What trips most people up is this: the FDA does not investigate and confirm most of them. A report records that an experience was reported — not that anyone established the product was responsible. It's a notification, full stop.
That distinction isn't pedantic; it's the whole game. Take kratom, which has one of the highest death counts in our data. Read the underlying reports and a pattern emerges fast: most of them involve several substances at once. The data genuinely cannot tell you kratom alone was responsible for those deaths — only that kratom was named in reports where someone died. Read every reaction on this site that way: "this was reported alongside the product," never "this product causes this."
Why we refuse to show you a "risk rate"
You will not find a figure like "4% of users had a serious reaction" anywhere on this site, and that's deliberate. A number like that would be worse than useless — it would be actively misleading.
The reason is that report counts measure reporting, not risk. They climb when a product gets sued, when it's in the news, or simply when a lot of people take it.
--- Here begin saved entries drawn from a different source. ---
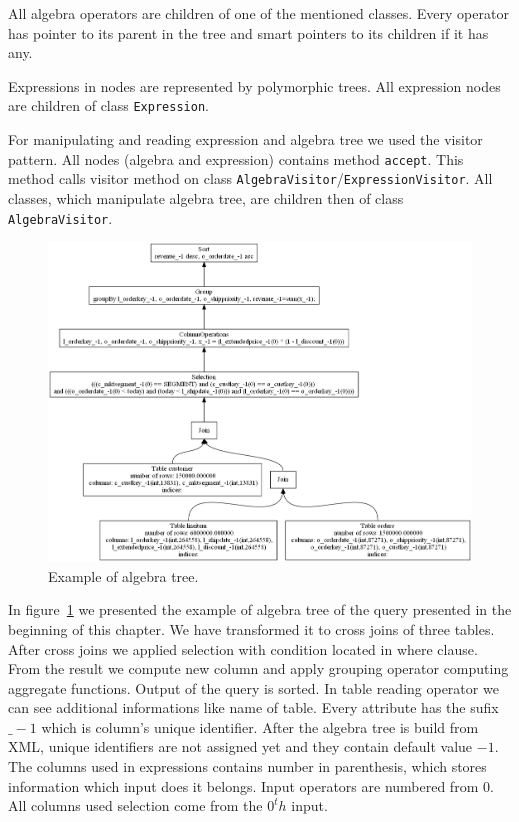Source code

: All algebra operators are children of one of the mentioned classes. Every operator has pointer to its parent in the tree and smart pointers to its children if it has any. 

Expressions in nodes are represented by polymorphic trees. All expression nodes are children of class \texttt{Expression}.

For manipulating and reading expression and algebra tree we used the visitor pattern. All nodes (algebra and expression) contains method \texttt{accept}. This method calls visitor method on class \texttt{AlgebraVisitor}/\texttt{ExpressionVisitor}. All classes, which manipulate algebra tree, are children then of class \texttt{AlgebraVisitor}.


\begin{figure}[h!]
  \centering
    \includegraphics[width=1.0\textwidth]{algebratree1}

      \caption{Example of algebra tree.}
          \label{fig:algebratree1}
\end{figure}

In figure~\ref{fig:algebratree1} we presented the example of algebra tree of the query presented in the beginning of this chapter. We have transformed it to cross joins of three tables. After cross joins we applied selection with condition located in where clause. From the result we compute new column and apply grouping operator computing aggregate functions. Output of the query is sorted. In table reading operator we can see additional informations like name of table. Every attribute has the sufix $\_-1$ which is column's unique identifier. After the algebra tree is build from XML, unique identifiers are not assigned yet and they contain default value $-1$. The columns used in expressions contains number in parenthesis, which stores information which input does it belongs. Input operators are numbered from $0$. All columns used selection come from the $0^th$ input.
A blockbuster multivitamin collects more reports than a niche one for the obvious reason that more people use it — not because it's more dangerous. Divide serious outcomes by total reports and you get a percentage that looks like your personal odds but isn't, because the people in that denominator aren't "everyone who used it" — they're "the small slice who reported." So we show counts, plainly, and leave the false precision out.
What the timing usually tells you
One of the most useful things on a product page is the least obvious: when the reports were filed.
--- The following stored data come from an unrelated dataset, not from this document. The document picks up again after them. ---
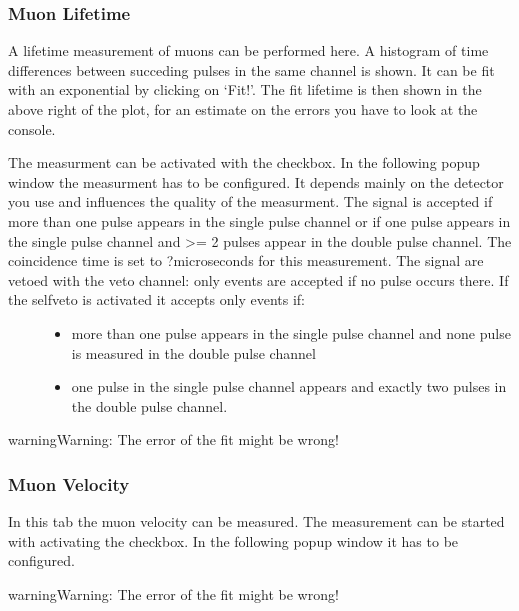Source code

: \documentclass[letterpaper,10pt,english]{sphinxmanual}
\begin{document}
\subsubsection{Muon Lifetime}
\label{tutorial:muon-lifetime}
A lifetime measurement of muons can be performed here. A histogram of time differences between succeding pulses in the same channel is shown. It can be fit with an exponential by clicking on `Fit!'. The fit lifetime is then shown in the above right of the plot, for an estimate on the errors you have to look at the console.
\begin{description}
\item[{The measurment can be activated with the checkbox. In the following popup window the measurment has to be configured. It depends mainly on the detector you use and influences the quality of the measurment. The signal is accepted if more than one pulse appears in the single pulse channel or if one pulse appears in the single pulse channel and \textgreater{}= 2 pulses appear in the double pulse channel. The coincidence time is set to ?microseconds for this measurement. The signal are vetoed with the veto channel: only events are accepted if no pulse occurs there. If the selfveto is activated it accepts only events if:}] \leavevmode\begin{itemize}
\item {} 
more than one pulse appears in the single pulse channel and none pulse is measured in the double pulse channel

\item {} 
one pulse in the single pulse channel appears and exactly two pulses in the double pulse channel.

\end{itemize}

\end{description}

\begin{notice}{warning}{Warning:}
The error of the fit might be wrong!
\end{notice}


\subsubsection{Muon Velocity}
\label{tutorial:muon-velocity}
In this tab the muon velocity can be measured. The measurement can be started with activating the checkbox. In the following popup window it has to be configured.

\begin{notice}{warning}{Warning:}
The error of the fit might be wrong!
\end{notice}
\end{document}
Hydroxycut is the clean example. Its reports don't trickle in steadily over the years — they pile up around 2009 to 2011, the window of its FDA recall over liver-injury concerns. That cluster isn't a measure of your risk if you bought it last week; it's the fingerprint of a specific historical event. We see the same shape again and again — a recall, a wave of litigation, or a batch of reports filed together, all compressed into one or two years. When a product's reports concentrate like that, we flag it on the page. Treat a spike as a reason to go read what happened that year, not as a verdict on today.
What these numbers can and can't do
They can show you that reports exist, roughly how many, what kinds of effects people described, and how serious those reports were. They're a real, public record of human experience, and that's worth something.
They can't tell you your personal odds of anything, whether the product actually caused a reported effect, or how common that effect is among everyone who takes it. The skill is holding both of those at once — taking the data seriously without overreading it.
Reading a product page, section by section
Each page is laid out to support exactly that careful reading:
The total reports number is just how many reports name that specific product. The reactions are the effects people described, translated out of medical jargon and shown as counts — a picture of what was reported, not a ranking of danger. Outcomes tell you how serious things got (a doctor's visit, a hospitalization) as counts, never rates. Who reported shows the ages and sexes on record. And reports over time is the timing signal from above — often the most revealing part of the page.
One more deliberate choice worth knowing: we list death only under outcomes, never as a "reaction." When we first generated these pages, a product like 5-Hour Energy led with "death" at the top of its reaction list, which is both miscategorized and needlessly alarming. Move death to where it belongs — outcomes — and the genuine signal surfaces underneath: for 5-Hour Energy, that's cardiac events, heart attack and chest pain, which actually match the concerns regulators raised about it. That's the data being useful instead of just frightening.
What to do with any of this
Think of a product page as the start of a conversation, not the end of one.
If something here worries you about a supplement you take, bring it to a doctor or pharmacist — someone who can weigh it against your real health, your other medications, and the broader evidence. This site is information, not medical advice, and a single alarming-looking count is exactly the thing you now know not to panic over. And if you've had a problem with a supplement, report it to the FDA through the Safety Reporting Portal or MedWatch. Every page on this site exists because people did exactly that.
Read counts as reports, not rates. Read reactions as "reported," not "caused." Read a spike as an event, not a trend. Do that, and this becomes what it should be — one honest input into a decision you make with a professional, and never a substitute for one.